At the closing of the Loan, the net proceeds after accrued interest and closing costs were used to fund approximately $0.6 million in deposits into reserve accounts required to be made at closing under the Loan Agreement, with approximately $47.1 million in net proceeds remaining available to the Company to be used for general corporate purposes, including to make future acquisitions. From and after May 1, 2019, the Loan may be prepaid at any time in whole, but not in part, subject to certain conditions and limitations, including payment of a yield maintenance prepayment premium for any prepayments made prior to the March 2028 monthly payment date. From and after May 1, 2019, any Mortgaged Property may, subject to certain conditions and limitations, be released from the Loan in connection with a sale or disposition of the Mortgaged Property to a bona-fide third party by prepayment of an amount equal to 115% of the portion of the Loan allocated to the Mortgaged Property sold or disposed, plus any applicable yield maintenance prepayment premium. In addition, from and after May 1, 2019 and prior to May 1, 2028, the Riverside Garage (but not the Laurel Condominium) may be released from the Loan, subject to certain conditions and limitations, by simultaneously substituting another property (or properties) for the Riverside Garage. The OP has guaranteed, pursuant to a guaranty in favor of the Lender (the “Guaranty”), certain enumerated recourse liabilities of the Borrowers under the Loan Agreement and, from and after certain events of defaults and other breaches under the Loan Agreement as well as bankruptcies or similar events, payment of all amounts due to the Lender in respect of the Loan. The Guaranty also requires the OP to maintain a minimum net worth of $57.5 million and minimum liquid assets of $3.0 million.

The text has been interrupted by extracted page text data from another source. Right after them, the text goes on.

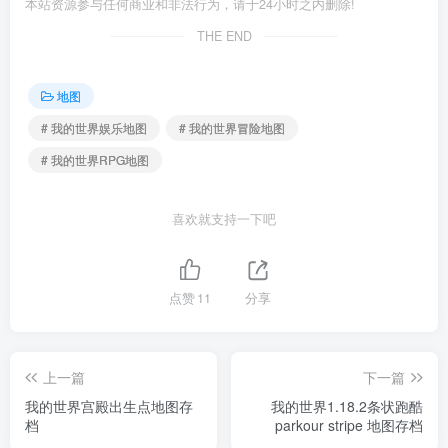
本站资源参与任何商业和非法行为，请于24小时之内删除!
THE END
地图
# 我的世界娱乐地图
# 我的世界冒险地图
# 我的世界RPG地图
喜欢就支持一下吧
点赞
11
分享
上一篇
下一篇
我的世界宫殿出生点地图存
我的世界1.18.2条状跑酷
档
parkour stripe 地图存档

Amendment to Existing Property Management Agreement and Entry into New Property Management Agreement
On April 13, 2018, in connection with the Loan, the Borrowers entered into a new Property Management and Leasing Agreement (the “New PMA”) with New York City Properties, LLC (the “Property Manager”) with respect to the Mortgaged Properties. With respect to these properties, the substantive terms of the New PMA are identical to the terms of the existing Property Management and Leasing Agreement, dated as of April 24, 2014 (the “PMA”), among the Company and the Property Manager, except that the New PMA does not include provisions related to the management of hotels.
On April 13, 2018, concurrently with entering into the New PMAs, the Company and the Property Manager entered into an amendment to the PMA (the “PMA Amendment”). Prior to the PMA Amendment, the Property Manager had been retained, pursuant to the PMA, to manage, operate and maintain all the Company’s properties. Following the PMA Amendment, the Company’s properties that are subject to a separate property management agreement with the Property Manager (including the Mortgaged Properties) are no longer subject to the PMA (see Note 1 — Organization and Note 8 — Related Party Transactions and Arrangements for additional information on the Property Manager and the Company's affiliates.